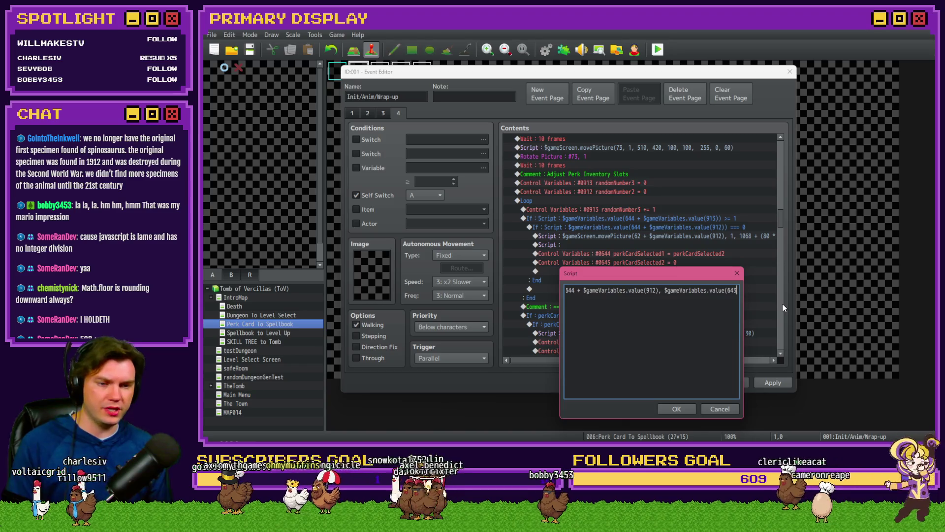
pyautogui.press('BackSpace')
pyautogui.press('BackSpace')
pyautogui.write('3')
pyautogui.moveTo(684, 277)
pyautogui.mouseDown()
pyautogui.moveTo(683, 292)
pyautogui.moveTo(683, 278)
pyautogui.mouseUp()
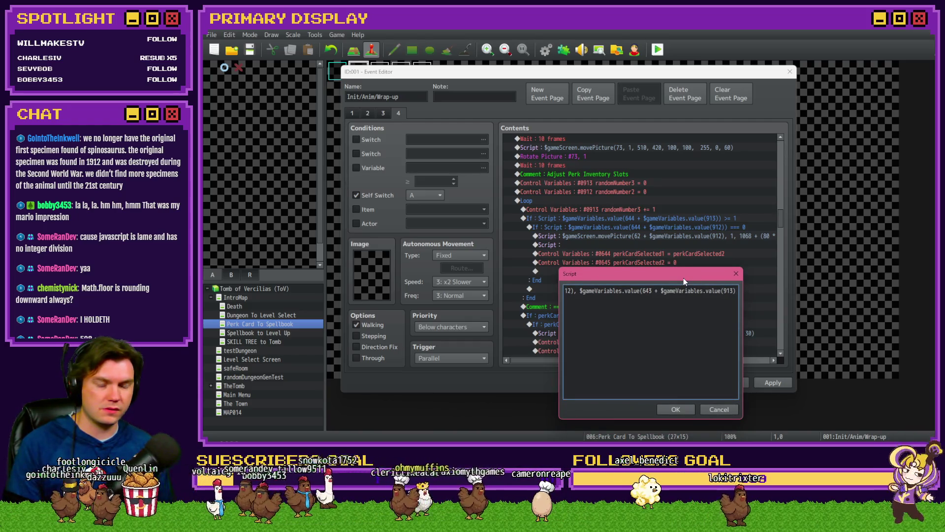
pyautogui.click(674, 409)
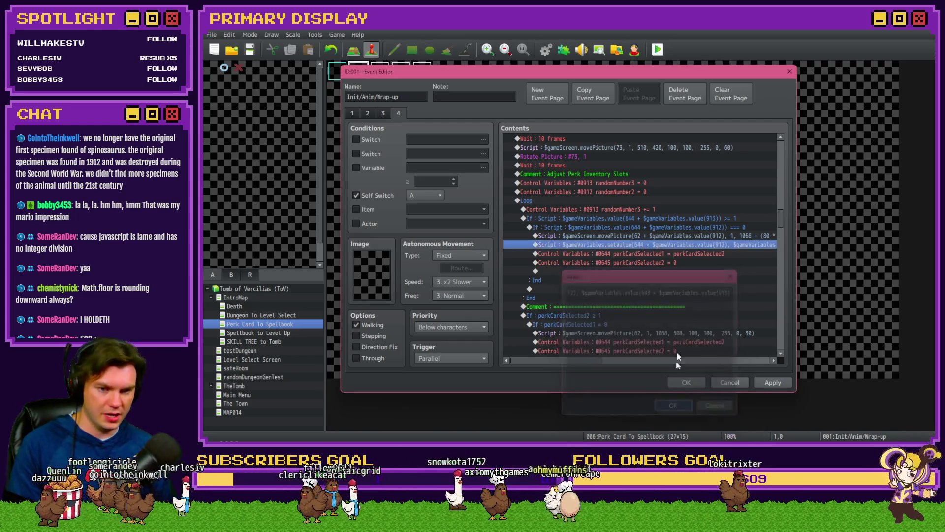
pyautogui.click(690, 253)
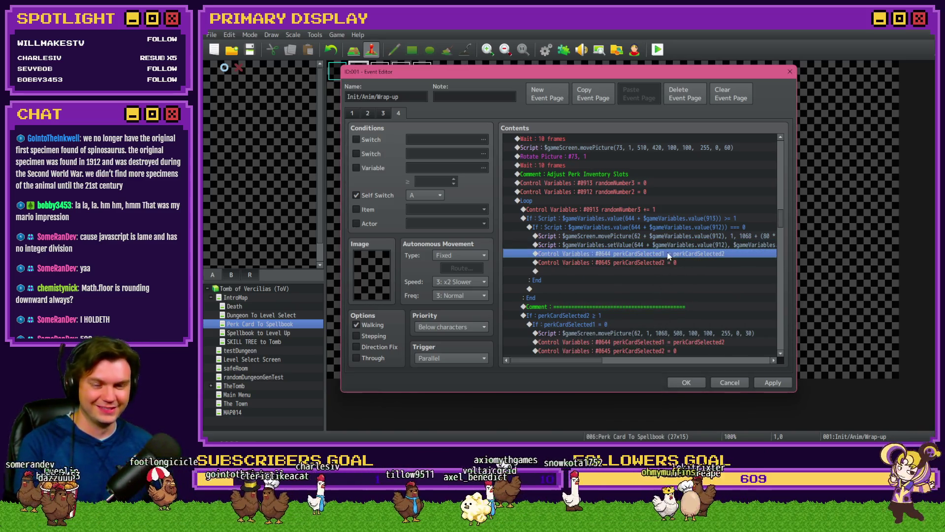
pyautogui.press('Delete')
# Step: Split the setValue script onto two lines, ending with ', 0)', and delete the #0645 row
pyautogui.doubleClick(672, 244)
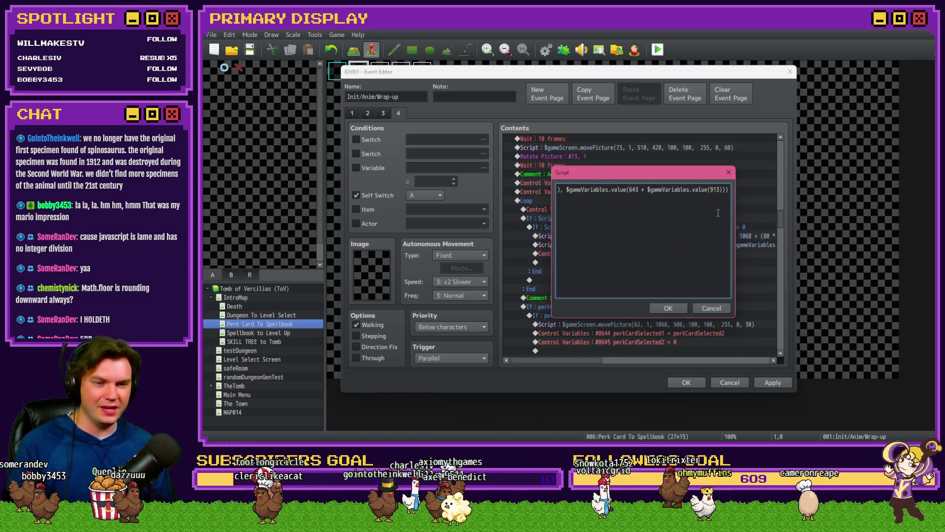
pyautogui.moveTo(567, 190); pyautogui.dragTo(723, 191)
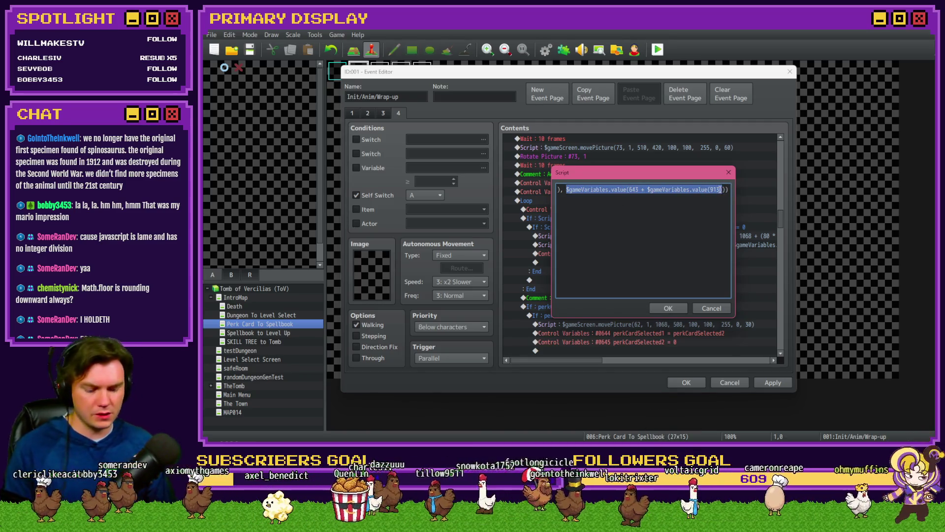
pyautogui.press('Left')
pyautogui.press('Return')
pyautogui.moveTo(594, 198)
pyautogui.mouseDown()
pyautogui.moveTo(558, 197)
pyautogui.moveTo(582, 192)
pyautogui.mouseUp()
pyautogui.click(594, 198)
━━━━━━━━━━━━━━━━━━━━━━━━━━━━━━
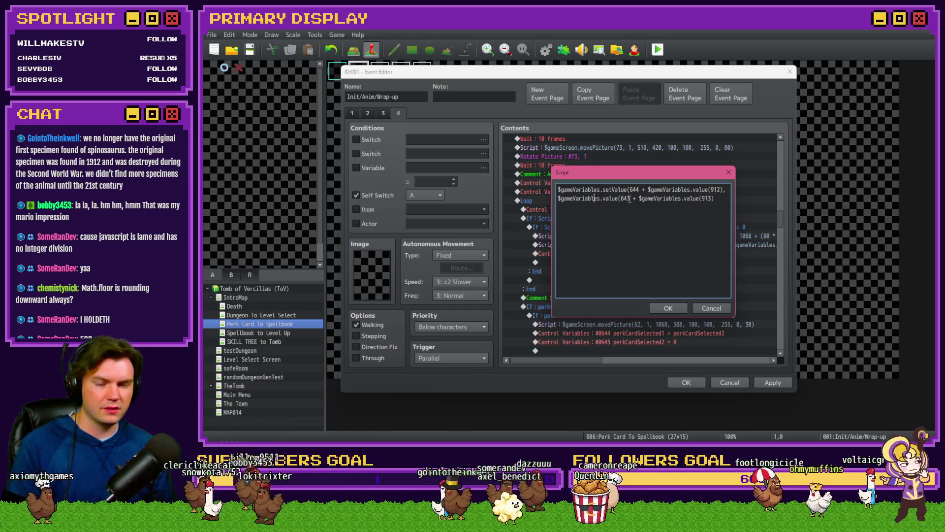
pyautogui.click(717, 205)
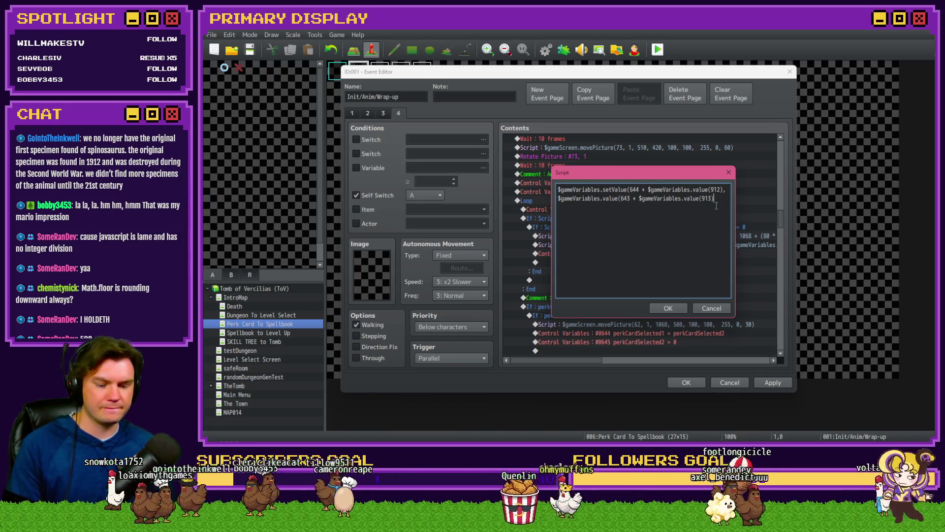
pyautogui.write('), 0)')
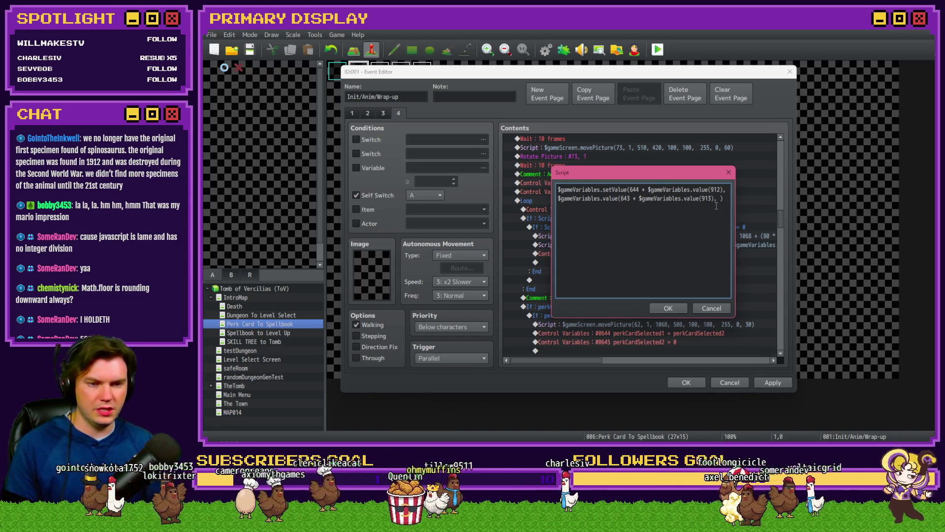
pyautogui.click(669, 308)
━━━━━━━━━━━━━━━━━━━━━━━━━━━━━━
## AIM OF THE TASK
Give back precisely the lines above that start at the line containing "pyautogui.moveTo(594, 198)" and end at the line containing "pyautogui.click(594, 198)", inclusive. No other lines belong in the output.

## SOLVED EXERCISE
pyautogui.moveTo(594, 198)
pyautogui.mouseDown()
pyautogui.moveTo(558, 197)
pyautogui.moveTo(582, 192)
pyautogui.mouseUp()
pyautogui.click(594, 198)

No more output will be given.